Exercise goal: Within the data beneath, some lines may hold the word "feDisplacementMap". Give the number of those lines and nothing else.

Collected data:
----
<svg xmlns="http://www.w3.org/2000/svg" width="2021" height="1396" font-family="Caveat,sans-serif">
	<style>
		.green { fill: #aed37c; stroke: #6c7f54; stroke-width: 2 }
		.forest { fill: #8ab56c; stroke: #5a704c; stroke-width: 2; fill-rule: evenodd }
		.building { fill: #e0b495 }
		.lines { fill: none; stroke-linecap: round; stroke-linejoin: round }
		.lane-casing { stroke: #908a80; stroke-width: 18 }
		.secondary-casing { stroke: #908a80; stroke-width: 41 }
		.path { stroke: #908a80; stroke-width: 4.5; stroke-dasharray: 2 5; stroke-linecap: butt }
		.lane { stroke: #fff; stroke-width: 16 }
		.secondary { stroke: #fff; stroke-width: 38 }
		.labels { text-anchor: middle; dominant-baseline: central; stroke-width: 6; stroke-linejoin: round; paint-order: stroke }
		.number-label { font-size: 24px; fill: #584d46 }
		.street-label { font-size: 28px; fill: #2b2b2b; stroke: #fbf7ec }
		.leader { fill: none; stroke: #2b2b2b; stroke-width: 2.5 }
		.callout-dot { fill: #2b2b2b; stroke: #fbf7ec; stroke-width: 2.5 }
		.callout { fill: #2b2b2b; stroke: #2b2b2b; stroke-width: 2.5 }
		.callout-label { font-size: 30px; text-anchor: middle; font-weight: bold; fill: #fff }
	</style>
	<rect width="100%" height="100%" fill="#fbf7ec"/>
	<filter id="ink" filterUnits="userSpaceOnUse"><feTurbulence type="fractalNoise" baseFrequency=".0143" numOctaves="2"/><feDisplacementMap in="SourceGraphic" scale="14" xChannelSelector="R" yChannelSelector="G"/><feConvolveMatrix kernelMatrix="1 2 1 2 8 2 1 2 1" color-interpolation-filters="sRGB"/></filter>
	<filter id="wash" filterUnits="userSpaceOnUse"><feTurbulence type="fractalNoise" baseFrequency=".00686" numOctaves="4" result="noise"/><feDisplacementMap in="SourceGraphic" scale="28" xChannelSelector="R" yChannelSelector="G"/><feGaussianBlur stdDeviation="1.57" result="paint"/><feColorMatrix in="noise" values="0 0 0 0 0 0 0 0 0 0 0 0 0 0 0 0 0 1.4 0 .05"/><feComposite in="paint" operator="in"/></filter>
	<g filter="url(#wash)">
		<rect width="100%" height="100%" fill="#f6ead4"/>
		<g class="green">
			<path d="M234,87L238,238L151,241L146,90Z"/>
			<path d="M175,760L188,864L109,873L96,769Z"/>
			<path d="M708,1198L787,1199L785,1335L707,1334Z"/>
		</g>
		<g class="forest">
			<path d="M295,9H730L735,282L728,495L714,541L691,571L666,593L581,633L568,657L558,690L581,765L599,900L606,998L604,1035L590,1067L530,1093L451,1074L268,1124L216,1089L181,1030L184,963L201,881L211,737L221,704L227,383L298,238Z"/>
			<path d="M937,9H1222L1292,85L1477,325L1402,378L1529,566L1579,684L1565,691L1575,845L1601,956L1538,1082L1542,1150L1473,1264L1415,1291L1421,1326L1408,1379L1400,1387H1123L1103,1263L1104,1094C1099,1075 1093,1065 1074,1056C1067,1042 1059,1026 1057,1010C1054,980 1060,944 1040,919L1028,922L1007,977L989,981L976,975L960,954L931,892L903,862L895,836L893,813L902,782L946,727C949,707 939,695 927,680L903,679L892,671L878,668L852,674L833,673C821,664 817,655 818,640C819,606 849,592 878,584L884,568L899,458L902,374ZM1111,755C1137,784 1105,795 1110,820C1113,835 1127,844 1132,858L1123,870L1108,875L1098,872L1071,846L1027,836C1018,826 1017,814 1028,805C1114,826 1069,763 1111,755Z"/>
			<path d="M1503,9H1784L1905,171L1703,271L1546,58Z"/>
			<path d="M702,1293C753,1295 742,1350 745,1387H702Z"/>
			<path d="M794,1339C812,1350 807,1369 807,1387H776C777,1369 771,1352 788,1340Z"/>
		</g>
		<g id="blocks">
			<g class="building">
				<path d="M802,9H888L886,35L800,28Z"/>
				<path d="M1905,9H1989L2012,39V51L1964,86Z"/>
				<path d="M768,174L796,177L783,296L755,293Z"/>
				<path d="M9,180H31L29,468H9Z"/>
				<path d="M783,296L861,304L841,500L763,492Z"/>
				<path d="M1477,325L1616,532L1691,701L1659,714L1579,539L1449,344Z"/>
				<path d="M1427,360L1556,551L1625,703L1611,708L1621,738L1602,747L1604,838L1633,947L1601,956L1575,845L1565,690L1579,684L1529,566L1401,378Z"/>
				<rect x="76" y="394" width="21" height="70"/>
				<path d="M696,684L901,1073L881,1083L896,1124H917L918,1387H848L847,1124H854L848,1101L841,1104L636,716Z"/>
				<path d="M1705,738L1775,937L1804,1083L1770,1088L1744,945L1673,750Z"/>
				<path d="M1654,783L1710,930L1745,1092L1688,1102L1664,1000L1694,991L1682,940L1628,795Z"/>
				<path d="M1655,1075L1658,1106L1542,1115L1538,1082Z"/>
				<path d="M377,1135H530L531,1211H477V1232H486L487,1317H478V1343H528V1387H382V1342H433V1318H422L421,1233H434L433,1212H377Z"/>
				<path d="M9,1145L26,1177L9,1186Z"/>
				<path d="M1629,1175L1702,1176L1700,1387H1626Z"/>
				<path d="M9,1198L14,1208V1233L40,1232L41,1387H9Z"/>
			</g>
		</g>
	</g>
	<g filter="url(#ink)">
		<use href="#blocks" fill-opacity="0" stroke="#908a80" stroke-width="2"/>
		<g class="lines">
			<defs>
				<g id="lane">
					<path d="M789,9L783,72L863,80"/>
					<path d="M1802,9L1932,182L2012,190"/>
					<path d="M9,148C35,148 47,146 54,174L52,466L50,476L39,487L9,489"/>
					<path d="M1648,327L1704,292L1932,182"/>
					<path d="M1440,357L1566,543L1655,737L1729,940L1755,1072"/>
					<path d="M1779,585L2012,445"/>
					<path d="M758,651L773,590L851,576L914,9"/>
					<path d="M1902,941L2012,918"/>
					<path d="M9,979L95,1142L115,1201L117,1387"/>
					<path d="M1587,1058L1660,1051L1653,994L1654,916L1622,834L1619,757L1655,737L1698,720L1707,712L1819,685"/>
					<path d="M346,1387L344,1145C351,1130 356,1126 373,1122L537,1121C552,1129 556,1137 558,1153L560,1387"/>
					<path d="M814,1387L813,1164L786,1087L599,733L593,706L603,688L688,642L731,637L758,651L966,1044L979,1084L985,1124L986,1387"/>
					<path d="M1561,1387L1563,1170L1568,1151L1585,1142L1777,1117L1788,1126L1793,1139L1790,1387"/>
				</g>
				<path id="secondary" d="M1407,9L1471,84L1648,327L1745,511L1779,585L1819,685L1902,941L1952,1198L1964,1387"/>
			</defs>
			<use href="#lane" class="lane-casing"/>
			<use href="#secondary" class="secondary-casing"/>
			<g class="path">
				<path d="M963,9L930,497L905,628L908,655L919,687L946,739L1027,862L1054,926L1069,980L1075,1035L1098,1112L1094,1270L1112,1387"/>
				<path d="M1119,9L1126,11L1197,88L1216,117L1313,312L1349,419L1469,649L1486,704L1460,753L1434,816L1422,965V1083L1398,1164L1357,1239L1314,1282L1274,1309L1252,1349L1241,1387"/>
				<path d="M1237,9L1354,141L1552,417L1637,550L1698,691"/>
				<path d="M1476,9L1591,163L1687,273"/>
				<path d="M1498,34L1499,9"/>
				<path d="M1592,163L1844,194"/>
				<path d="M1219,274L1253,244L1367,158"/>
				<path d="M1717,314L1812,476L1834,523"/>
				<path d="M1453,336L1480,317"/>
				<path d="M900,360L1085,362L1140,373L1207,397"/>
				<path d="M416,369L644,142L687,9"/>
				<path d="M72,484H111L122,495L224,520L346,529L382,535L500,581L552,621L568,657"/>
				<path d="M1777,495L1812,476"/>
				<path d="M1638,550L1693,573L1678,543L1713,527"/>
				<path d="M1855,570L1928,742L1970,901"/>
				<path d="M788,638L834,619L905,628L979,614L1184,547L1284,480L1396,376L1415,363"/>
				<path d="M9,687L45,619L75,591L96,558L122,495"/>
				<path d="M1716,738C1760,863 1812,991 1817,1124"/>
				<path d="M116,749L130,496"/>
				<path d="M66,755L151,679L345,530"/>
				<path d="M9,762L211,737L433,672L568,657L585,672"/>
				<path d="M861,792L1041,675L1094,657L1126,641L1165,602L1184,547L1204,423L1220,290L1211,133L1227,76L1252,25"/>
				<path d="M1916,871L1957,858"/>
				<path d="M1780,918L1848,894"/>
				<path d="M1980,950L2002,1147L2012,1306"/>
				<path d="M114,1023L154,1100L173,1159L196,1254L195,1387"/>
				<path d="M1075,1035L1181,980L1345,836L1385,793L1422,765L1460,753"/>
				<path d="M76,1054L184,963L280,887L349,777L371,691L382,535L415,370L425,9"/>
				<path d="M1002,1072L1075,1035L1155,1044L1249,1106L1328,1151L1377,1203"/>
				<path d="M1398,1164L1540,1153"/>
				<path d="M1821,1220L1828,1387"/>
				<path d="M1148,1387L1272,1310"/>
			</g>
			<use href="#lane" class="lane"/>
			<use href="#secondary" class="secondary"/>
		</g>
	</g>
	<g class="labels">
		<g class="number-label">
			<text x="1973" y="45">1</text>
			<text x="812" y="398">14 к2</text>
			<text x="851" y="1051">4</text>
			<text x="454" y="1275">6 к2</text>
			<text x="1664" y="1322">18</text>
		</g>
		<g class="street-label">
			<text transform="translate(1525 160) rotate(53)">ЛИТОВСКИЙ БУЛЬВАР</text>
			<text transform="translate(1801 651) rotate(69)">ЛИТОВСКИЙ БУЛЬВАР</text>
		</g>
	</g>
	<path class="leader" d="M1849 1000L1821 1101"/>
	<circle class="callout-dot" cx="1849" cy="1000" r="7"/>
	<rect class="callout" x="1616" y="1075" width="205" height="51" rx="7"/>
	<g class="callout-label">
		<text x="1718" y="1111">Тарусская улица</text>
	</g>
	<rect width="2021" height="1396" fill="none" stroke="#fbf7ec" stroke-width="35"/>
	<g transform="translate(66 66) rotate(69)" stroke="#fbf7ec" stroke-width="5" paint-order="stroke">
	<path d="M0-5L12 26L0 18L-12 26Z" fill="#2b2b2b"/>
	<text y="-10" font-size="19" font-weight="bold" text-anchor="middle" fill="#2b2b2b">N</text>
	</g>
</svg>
----
Solution to the exercise: 2